Exercise objective =>
Across the entries below, work out how many lines contain "available". Respond with the number and no other text.

Material for this task =>
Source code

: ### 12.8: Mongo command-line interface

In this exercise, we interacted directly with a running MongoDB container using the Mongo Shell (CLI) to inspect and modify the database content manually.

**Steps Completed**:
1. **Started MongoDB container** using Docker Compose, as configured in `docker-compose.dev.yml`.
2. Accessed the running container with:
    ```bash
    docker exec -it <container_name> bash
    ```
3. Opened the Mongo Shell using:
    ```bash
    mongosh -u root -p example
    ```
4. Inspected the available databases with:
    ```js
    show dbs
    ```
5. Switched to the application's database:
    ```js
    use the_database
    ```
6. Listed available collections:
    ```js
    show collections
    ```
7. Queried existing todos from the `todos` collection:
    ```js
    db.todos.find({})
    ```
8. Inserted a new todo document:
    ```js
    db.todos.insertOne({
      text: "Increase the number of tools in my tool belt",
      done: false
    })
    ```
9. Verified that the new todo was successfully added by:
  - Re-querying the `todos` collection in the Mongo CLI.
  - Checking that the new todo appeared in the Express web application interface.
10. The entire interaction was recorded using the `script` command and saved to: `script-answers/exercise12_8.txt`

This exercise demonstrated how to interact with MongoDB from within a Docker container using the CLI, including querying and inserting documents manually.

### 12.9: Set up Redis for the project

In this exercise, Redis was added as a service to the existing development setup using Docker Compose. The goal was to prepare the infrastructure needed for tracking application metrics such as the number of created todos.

Solution to this task =>
2